Les ministres des Finances de la zone euro réunis dimanche à Luxembourg envisagent une aide à la Grèce sous condition

Le Luxembourgeois Jean-Claude Juncker, chef de file des ministres des Finances de la zone euro
Le Luxembourgeois Jean-Claude Juncker, chef de file des ministres des Finances de la zone euro (AFP/Georges Gobet)

A l'issue d'une énième réunion sur la crise grecque, qui a duré environ 7 heures, la zone euro a ouvert la voie au versement d'une tranche de prêts d'urgence à la Grèce, mais à condition qu'Athènes fasse aussi des efforts.Un plan d'aide supplémentaire à plus long terme pour le pays toujours menacé de faillite pourrait même être défini.

A l'issue d'une énième réunion sur la crise grecque, qui a duré environ 7 heures, la zone euro a ouvert la voie au versement d'une tranche de prêts d'urgence à la Grèce, mais à condition qu'Athènes fasse aussi des efforts.

Un plan d'aide supplémentaire à plus long terme pour le pays toujours menacé de faillite pourrait même être défini.

Mais en l'absence de décision ferme pour l'instant, l'euro reculait lundi matin face au dollar.

Dimanche, les ministres des Finances de la zone euro ont laissé entrevoir un déblocage "d'ici mi-juillet" de la prochaine tranche des 110 milliards d'euros de prêts qu'ils ont promis l'an dernier au pays avec le Fonds monétaire international.

Ils l'ont toutefois lié "à l'adoption de législations clés sur la stratégie budgétaire et les privatisations par le Parlement grec".

★ ★ ★ ★ ★ ★ ★

» EXERCICE
Recopiez, dans l'article sur l'aide de la zone euro à la Grèce, le passage qui va de « Dimanche, les ministres » jusqu'à « Fonds monétaire international. ».

★ ★ ★ ★ ★ ★ ★

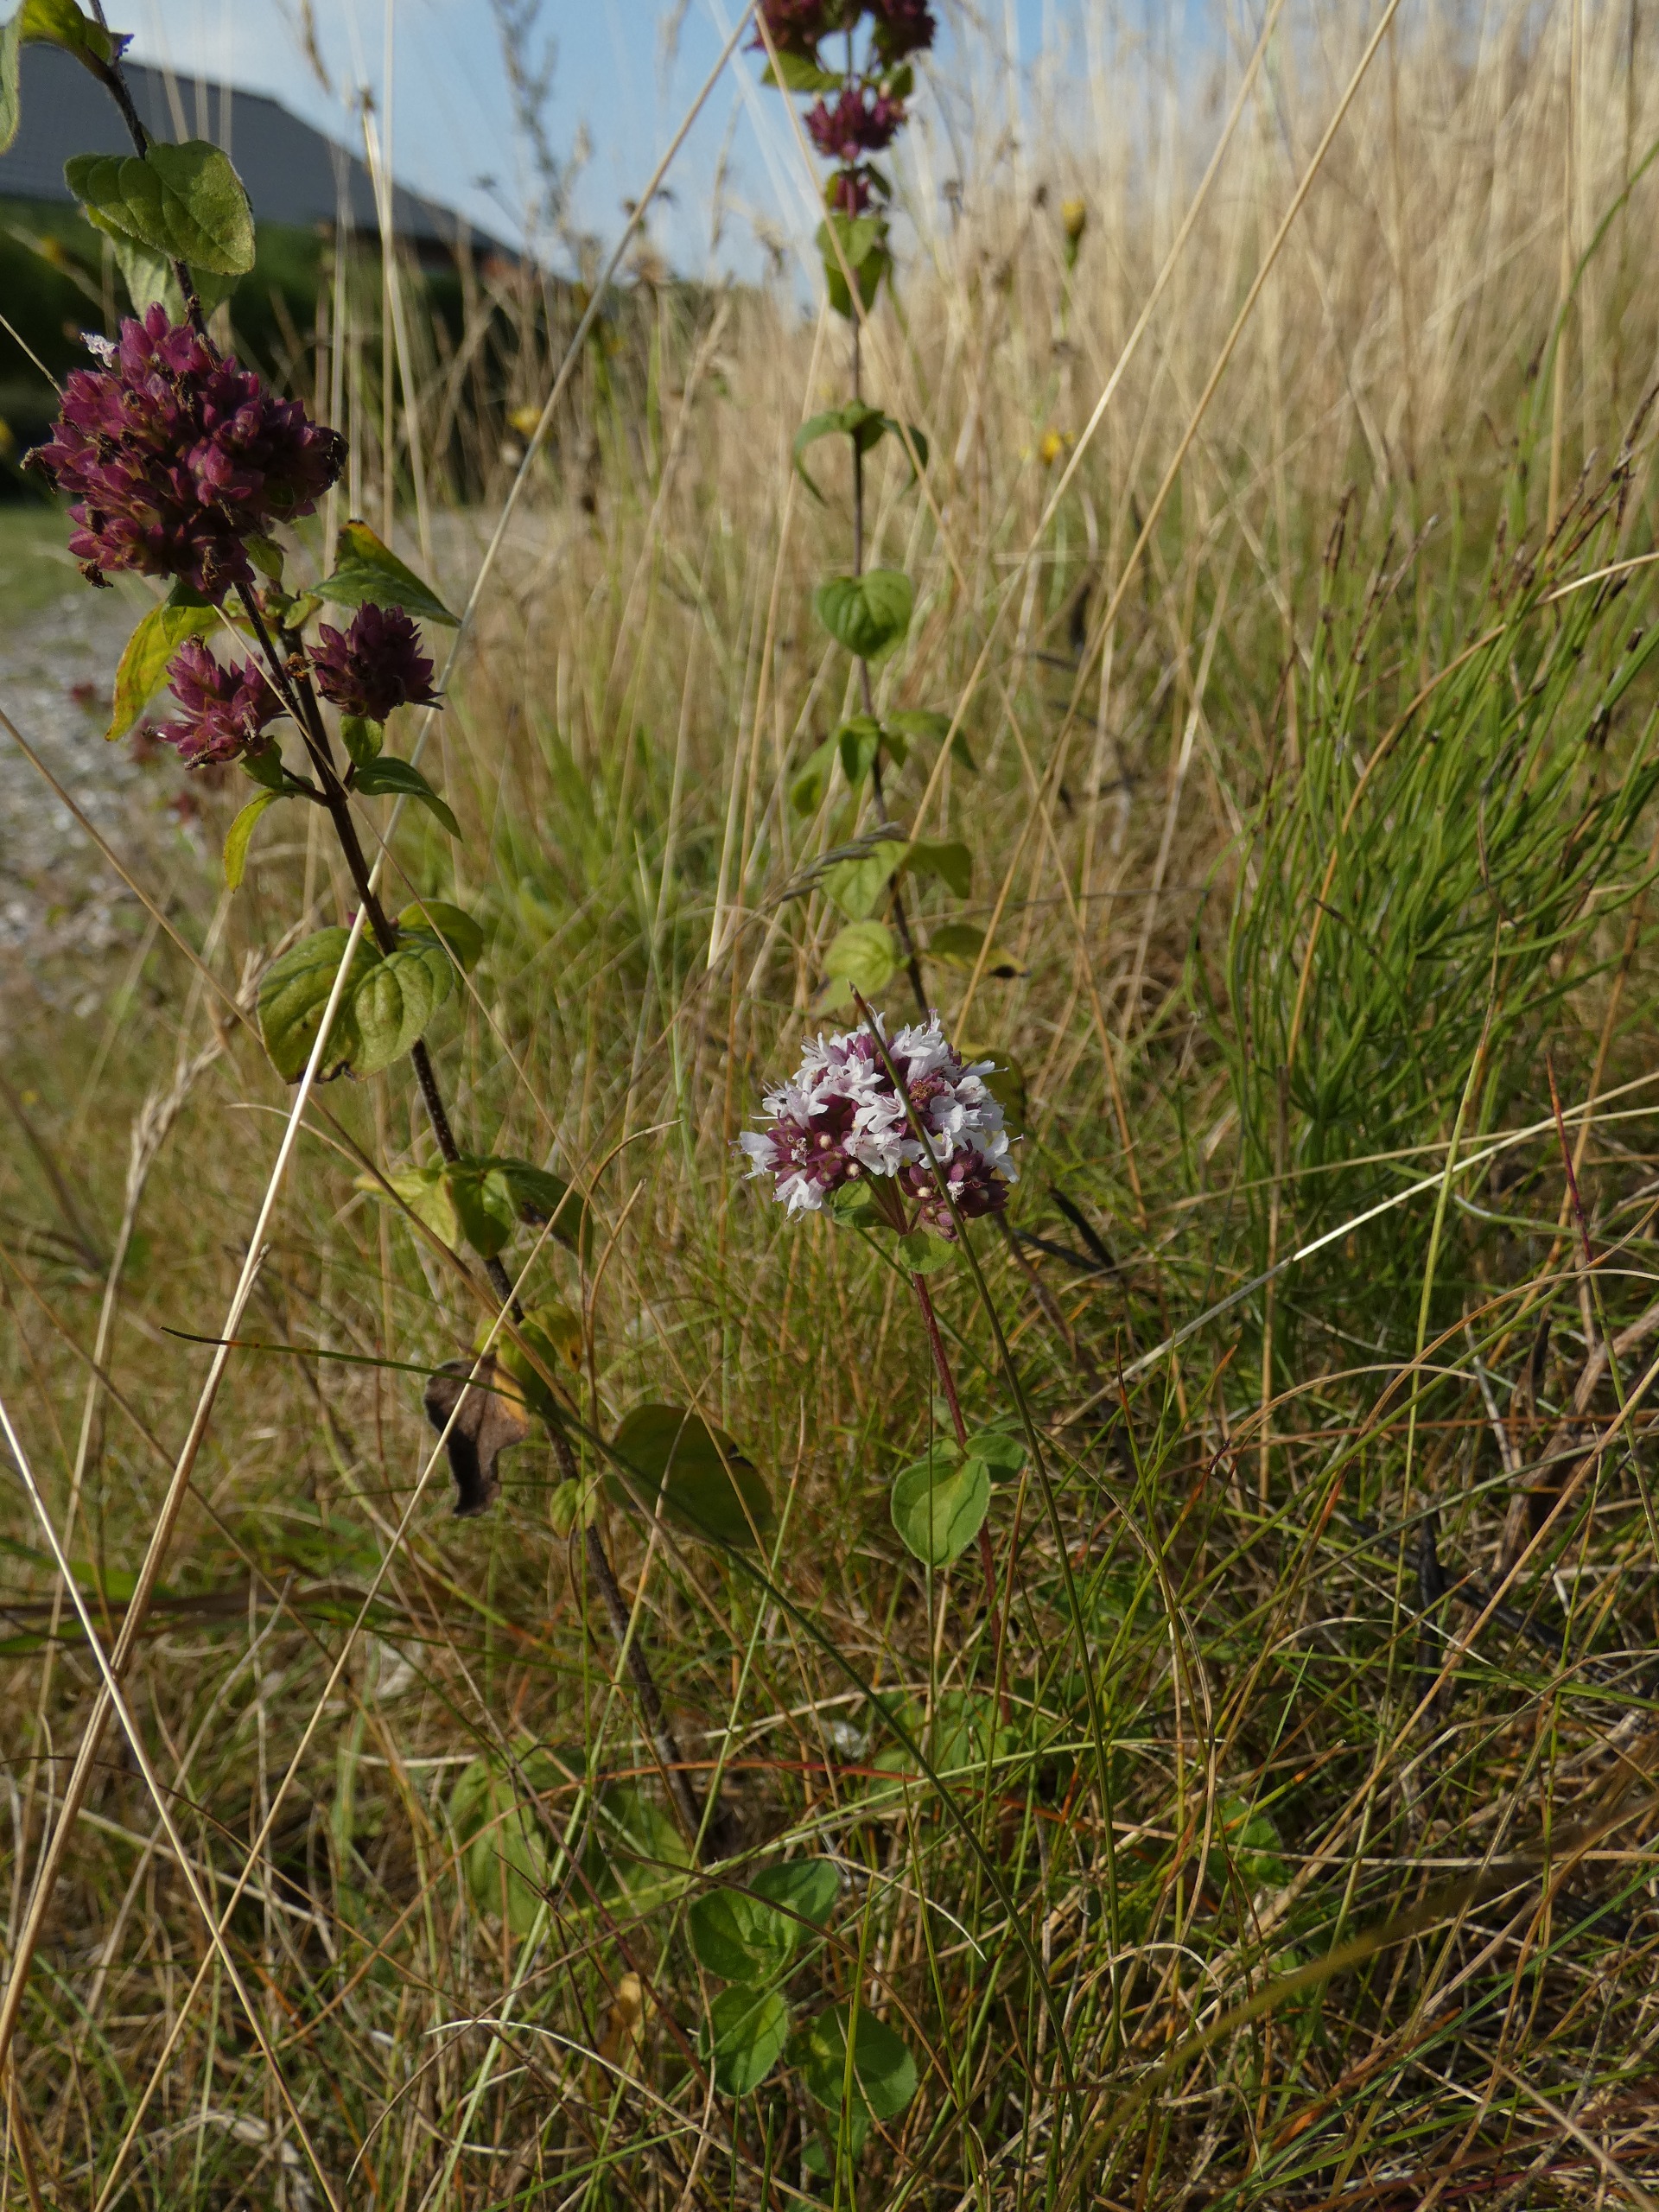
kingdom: Plantae
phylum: Tracheophyta
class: Magnoliopsida
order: Lamiales
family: Lamiaceae
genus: Origanum
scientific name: Origanum vulgare
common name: Merian
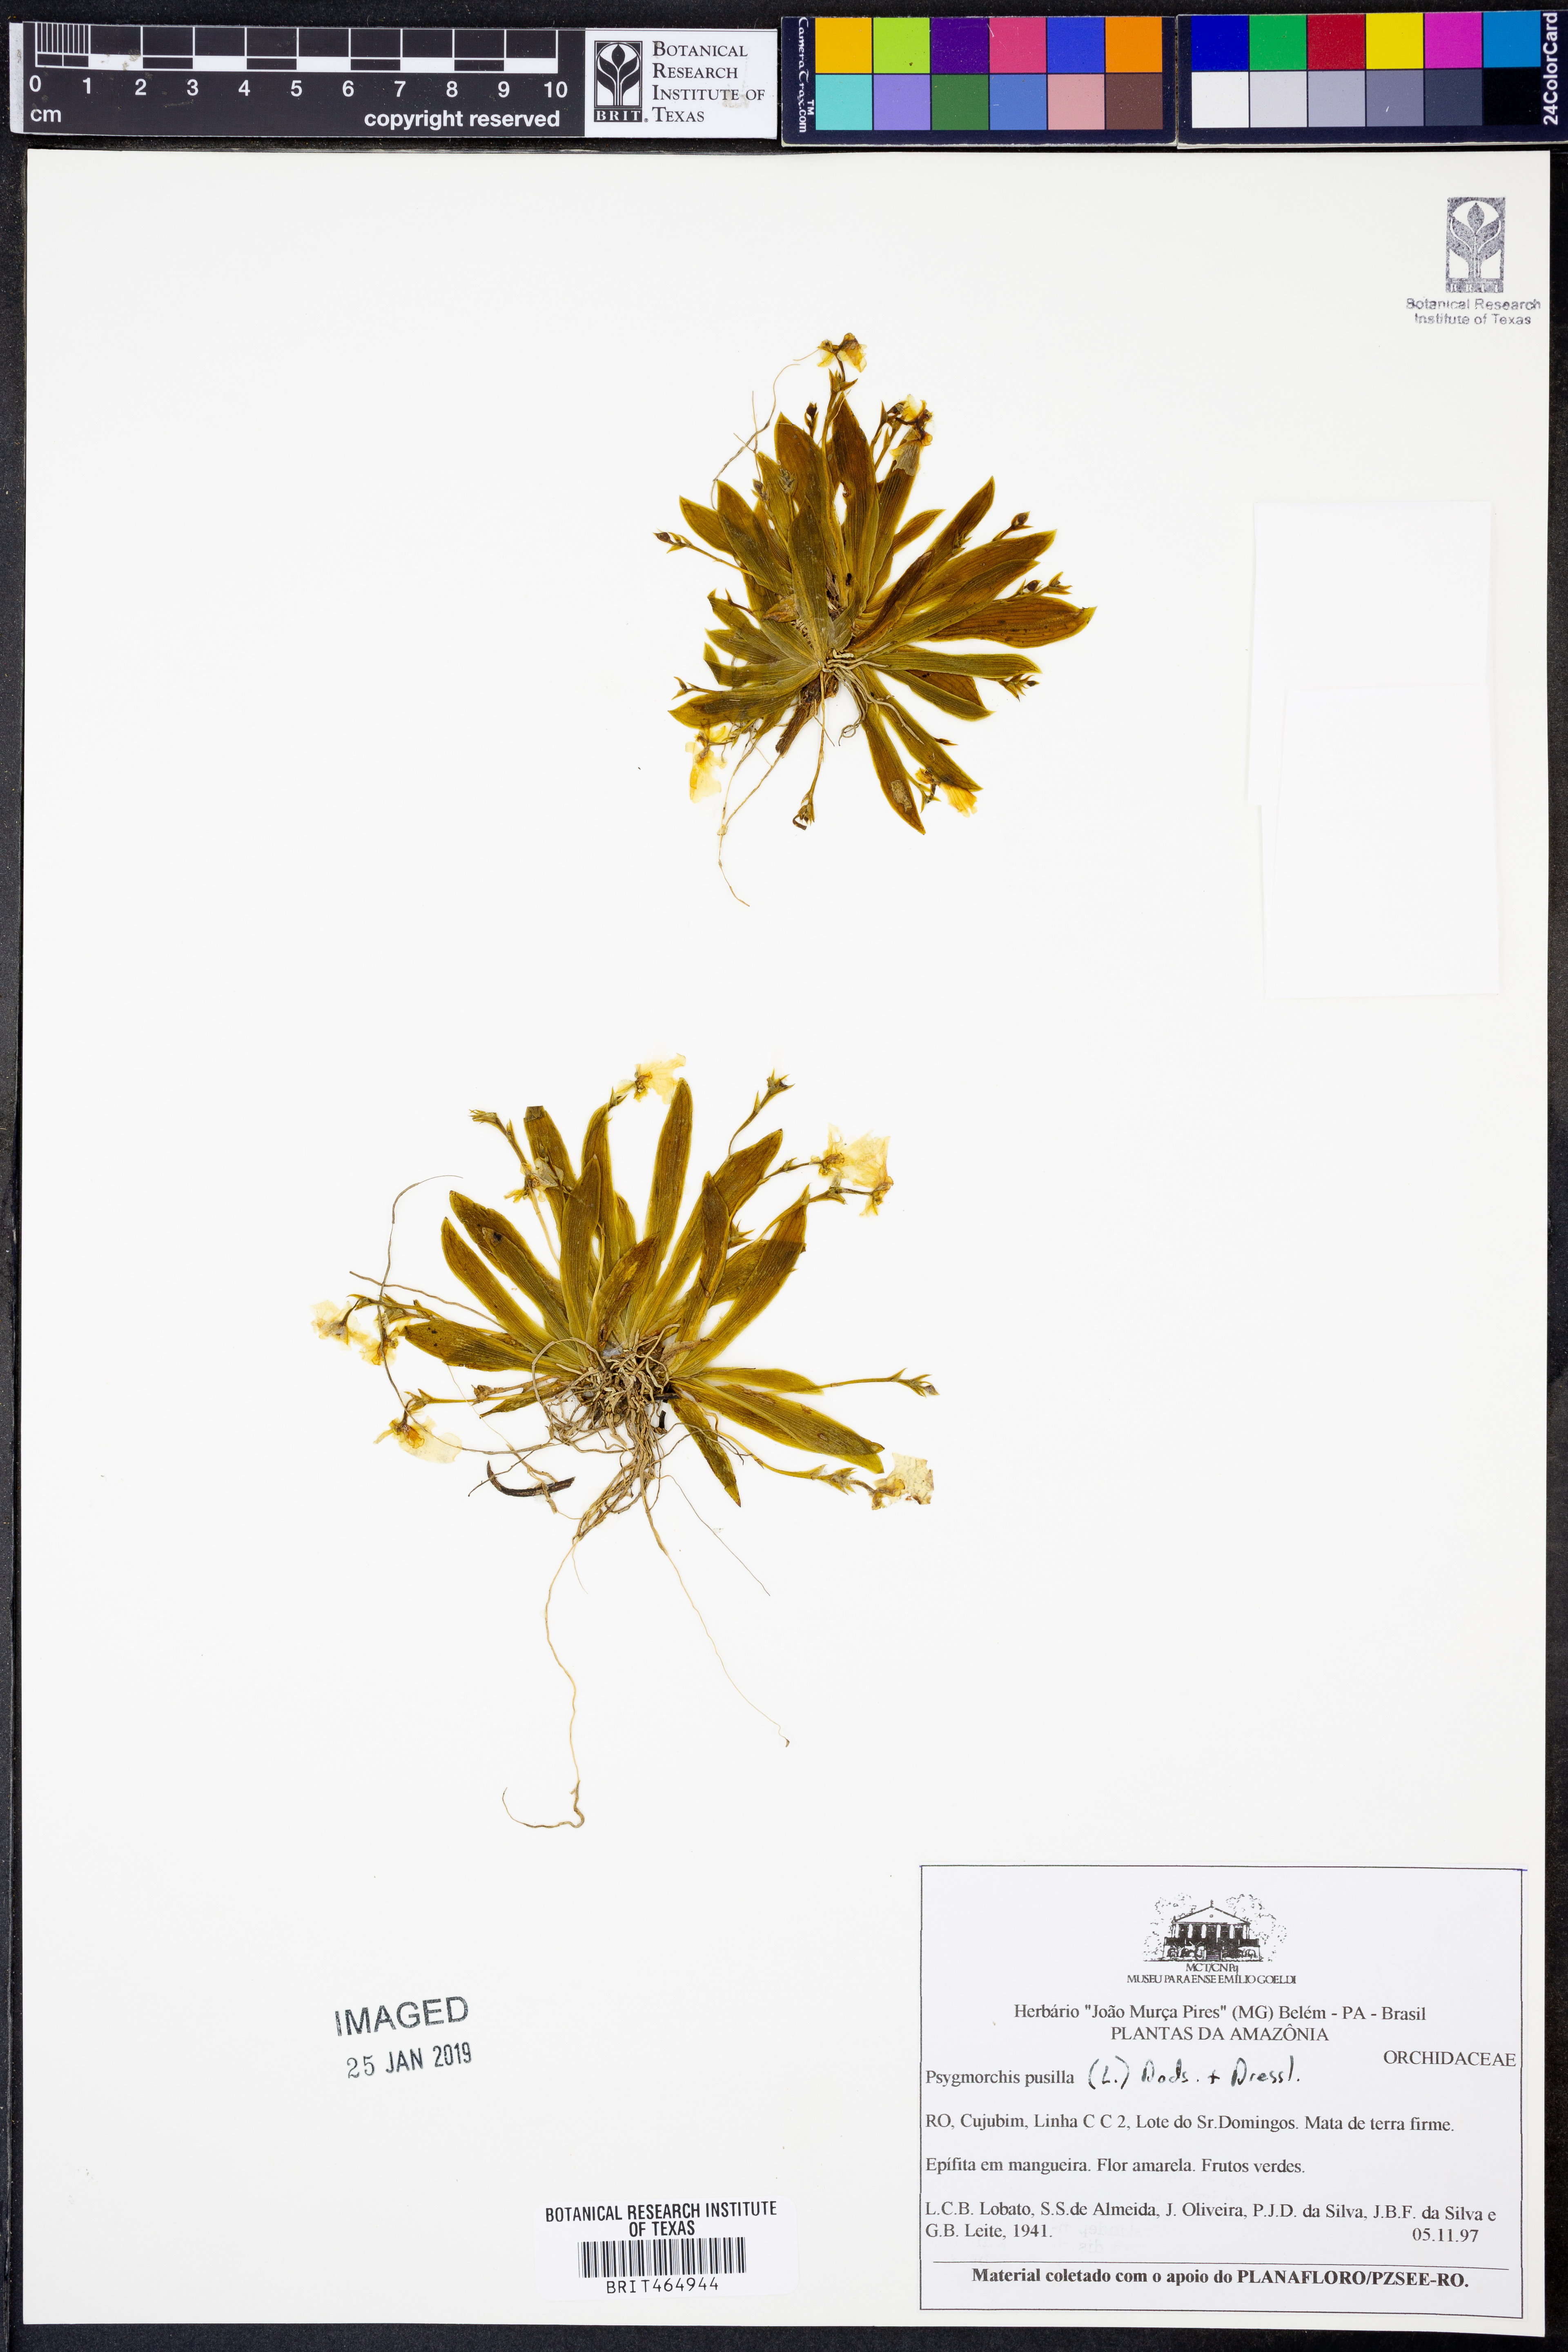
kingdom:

★ ★ ★ ★ ★ ★ ★

» VOTRE RÉPONSE
Dimanche, les ministres des Finances de la zone euro ont laissé entrevoir un déblocage "d'ici mi-juillet" de la prochaine tranche des 110 milliards d'euros de prêts qu'ils ont promis l'an dernier au pays avec le Fonds monétaire international.